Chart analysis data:
☆ ☆ ☆

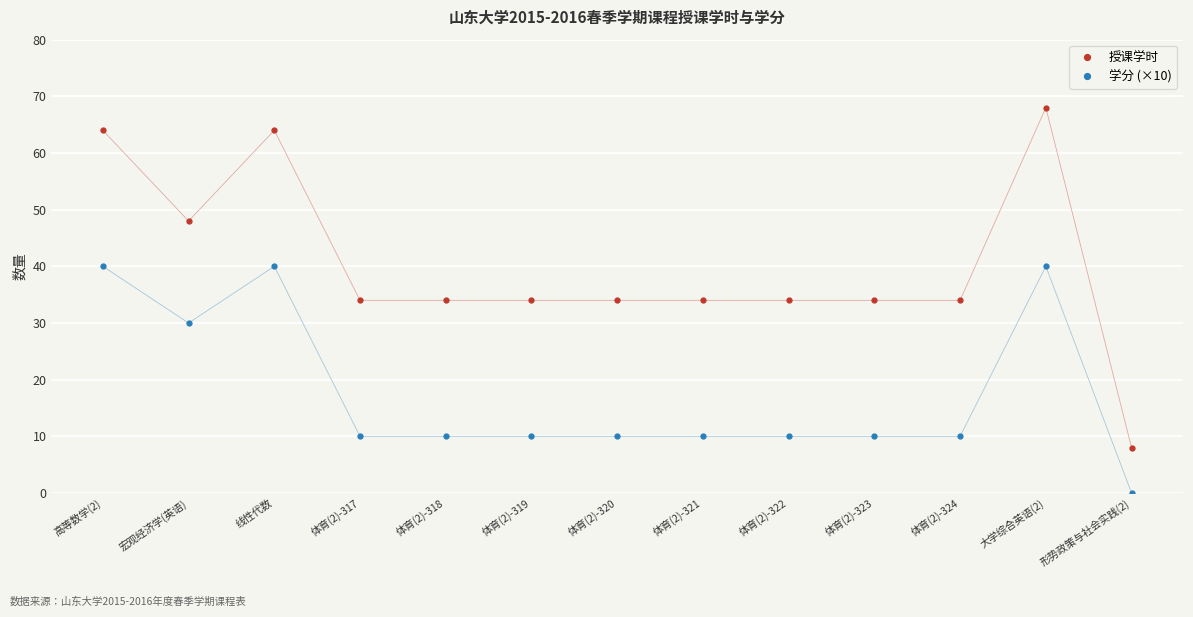

Which series has the largest total across all categories?

授课学时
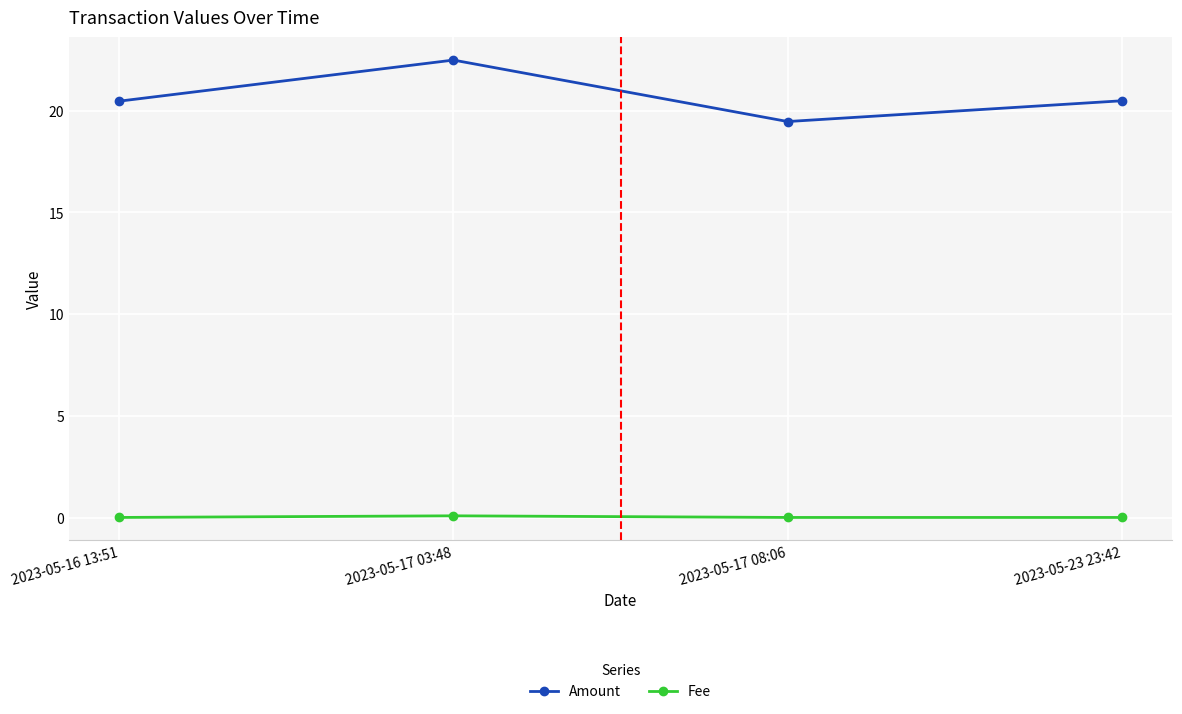

Rank the series by their maximum value, from highest to lowest.

Amount, Fee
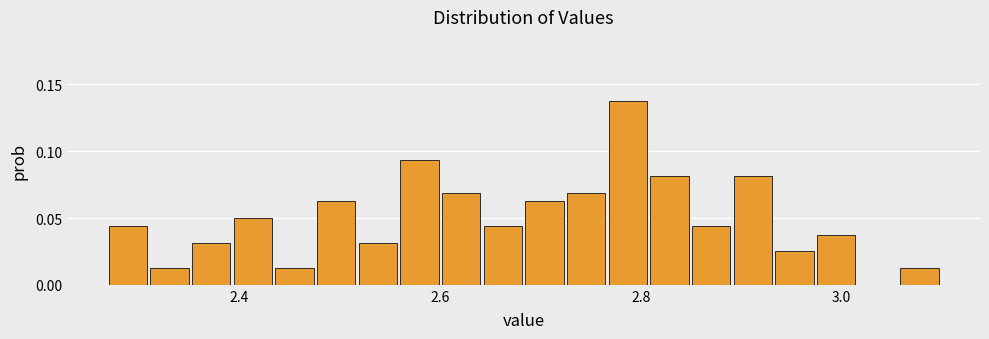

Read against the x-axis, roughly where is the centre of the tallest bar?

2.78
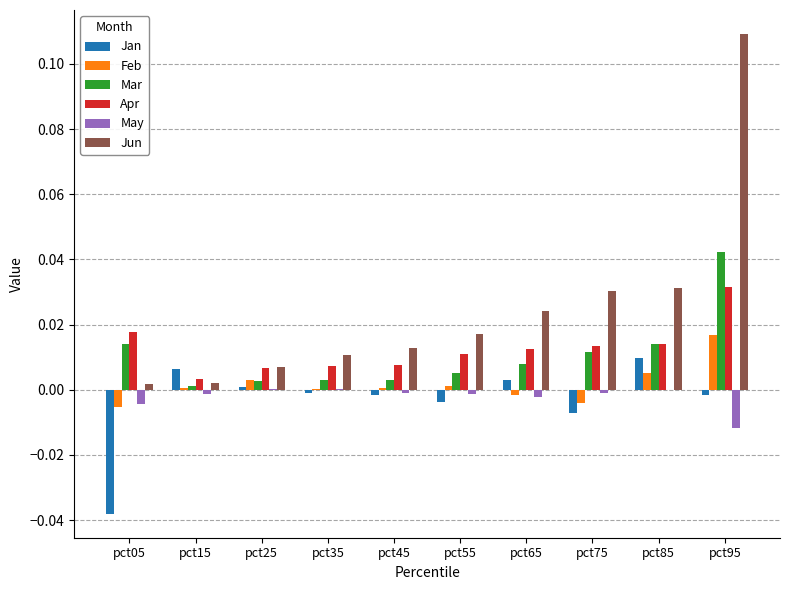

Is the value of Apr at pct85 greater than the value of Jan at pct65?

Yes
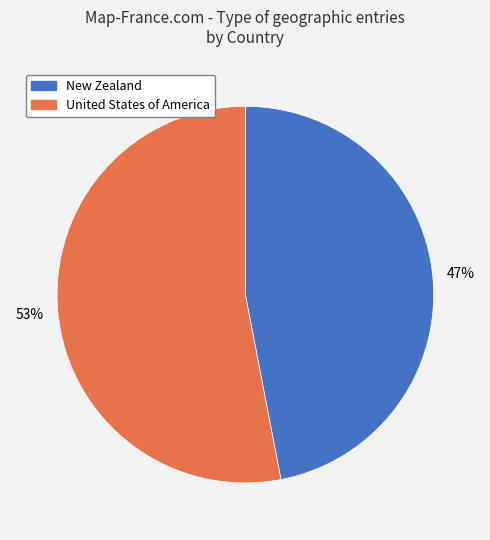

The New Zealand slice represents 34% of the pie. True or false?

False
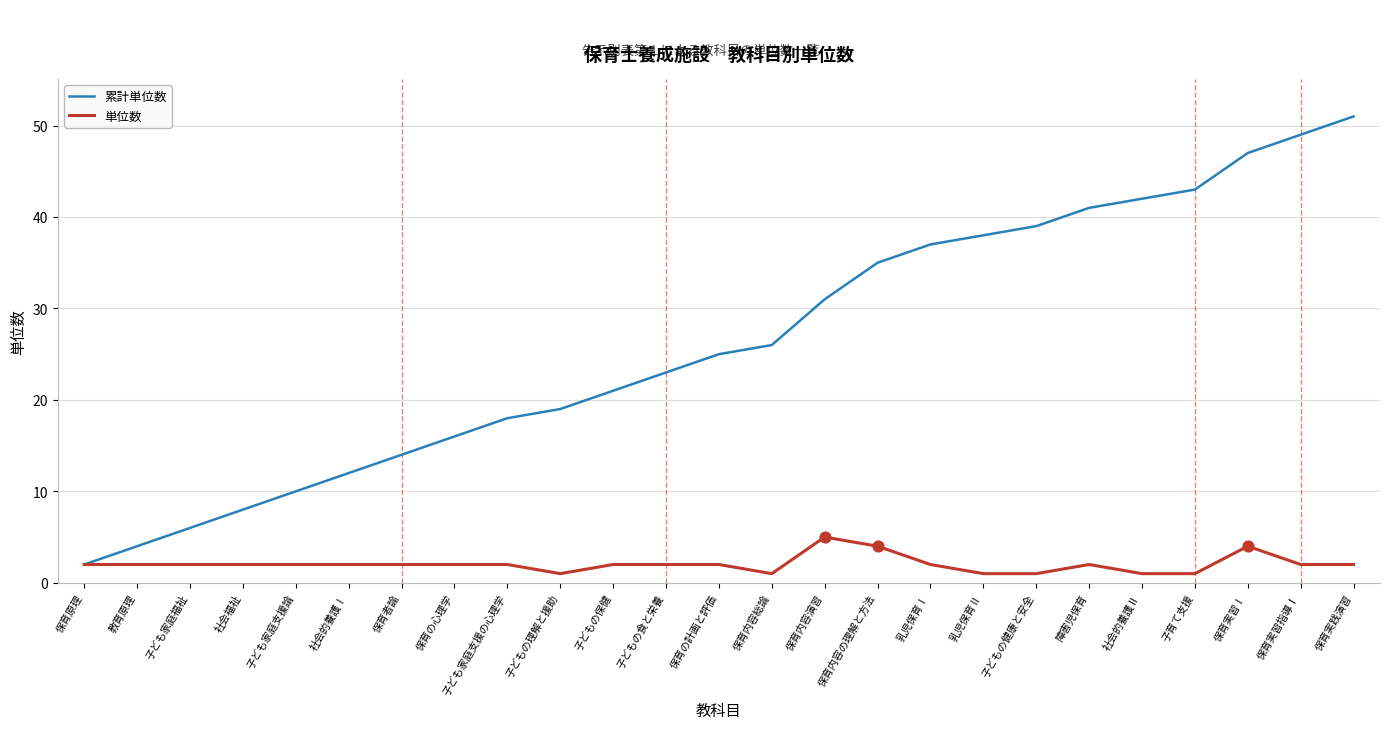

What are all the series names shown in the legend?

累計単位数, 単位数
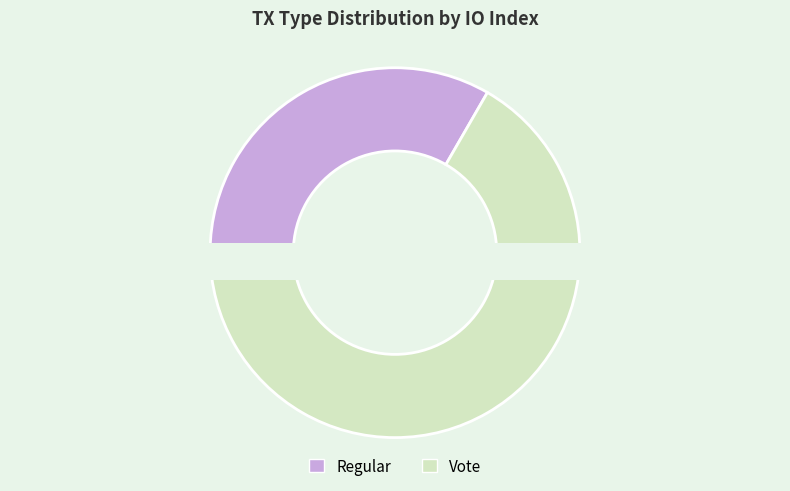

To the nearest percent, what is the difference between the largest and smallest slice percentages?

33%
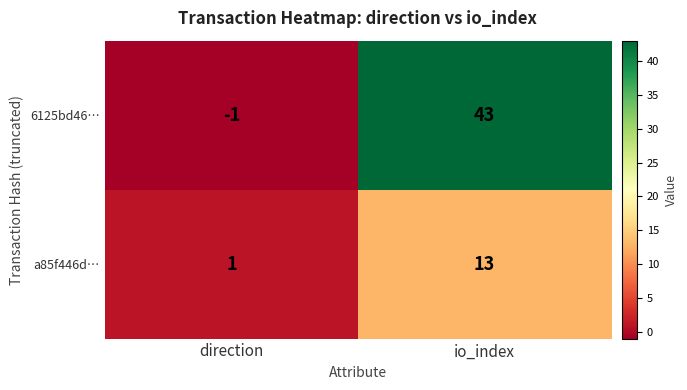

Count the number of categories in the chart.

2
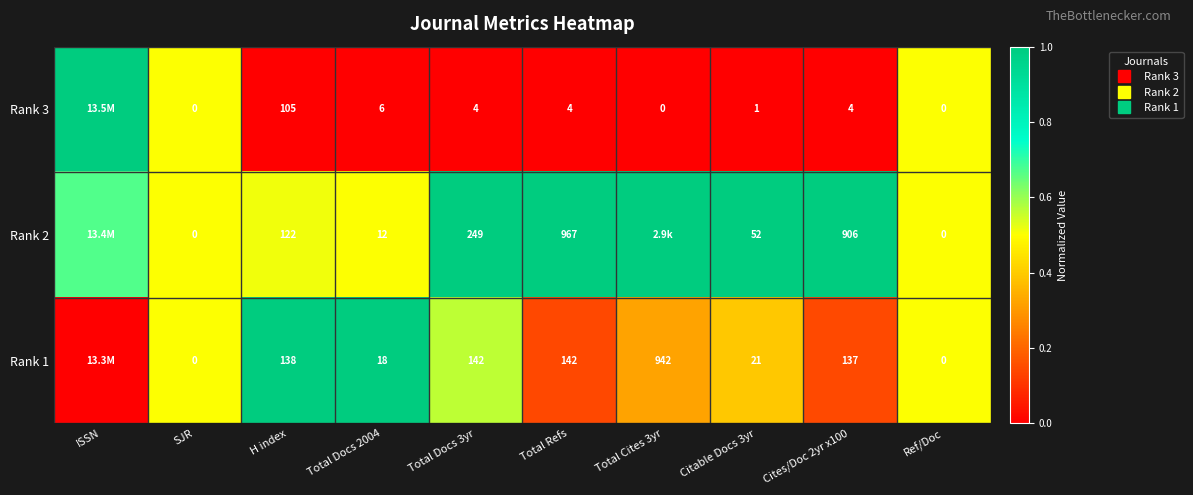

What is the sum of the Rank 1 values at Citable Docs 3yr and SJR?

0.9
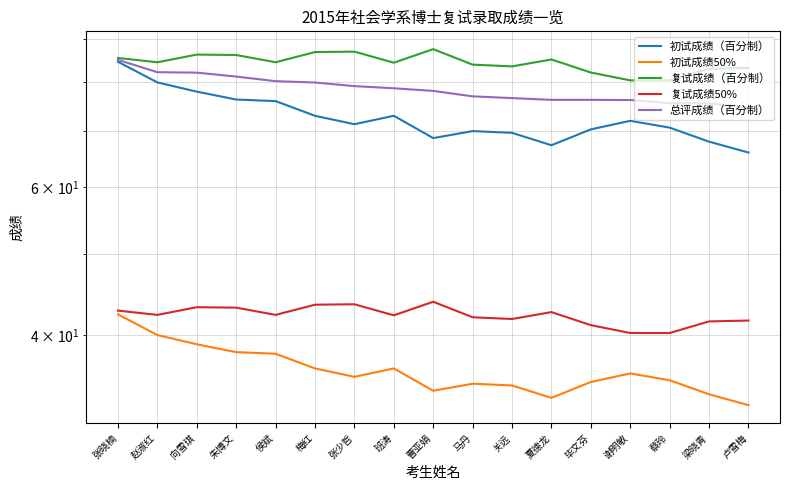

What is the difference between the highest and lowest values at 关远?

48.8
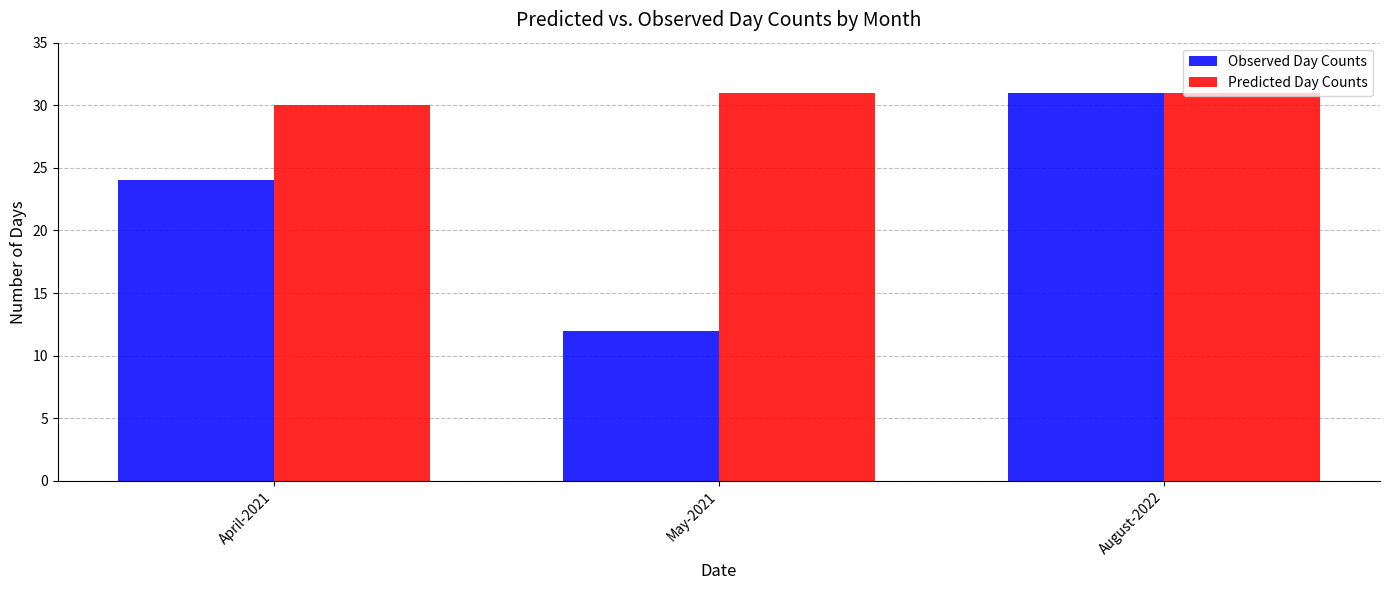

Is it true that Predicted Day Counts equals 30 at April-2021?

True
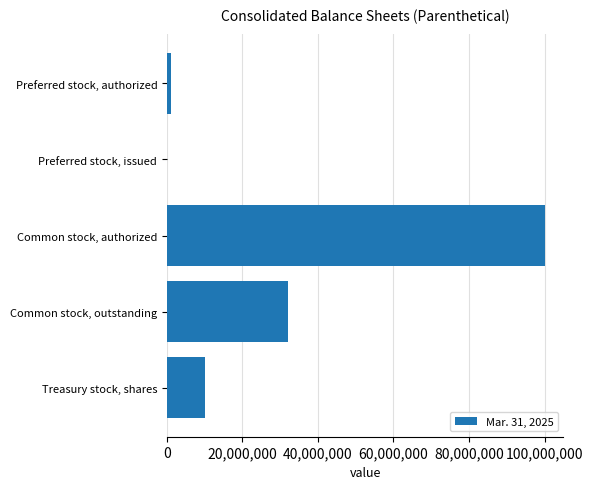

The value at Preferred stock, issued is 0. True or false?

True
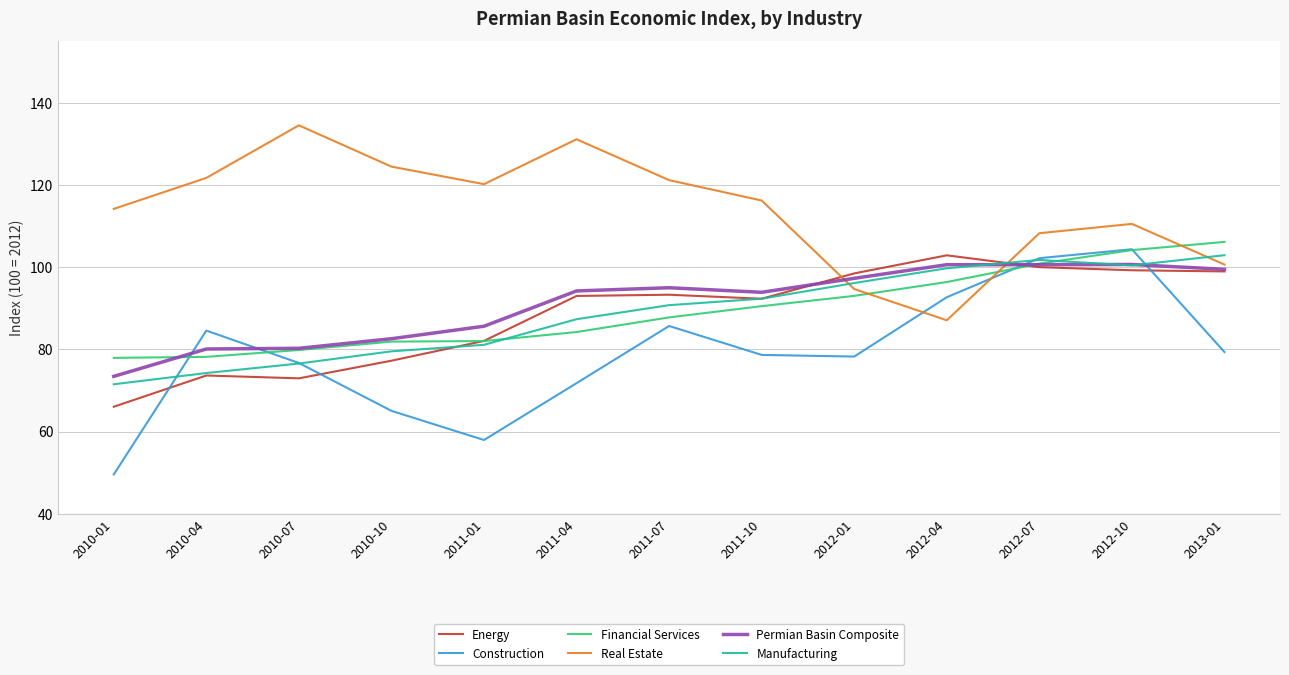

What is the maximum value for Construction?

104.4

☆ ☆ ☆

**Task details**
Recast the listing as a JSON list of strings, one string per line, from the line containing "What is the difference between the highest" through the end of the listing, skipping blank lines and leaving out the pictures.

**Your solution**
[
  "What is the difference between the highest and lowest values at 关远?",
  "48.8",
  "Is it true that Predicted Day Counts equals 30 at April-2021?",
  "True",
  "The value at Preferred stock, issued is 0. True or false?",
  "True",
  "What is the maximum value for Construction?",
  "104.4"
]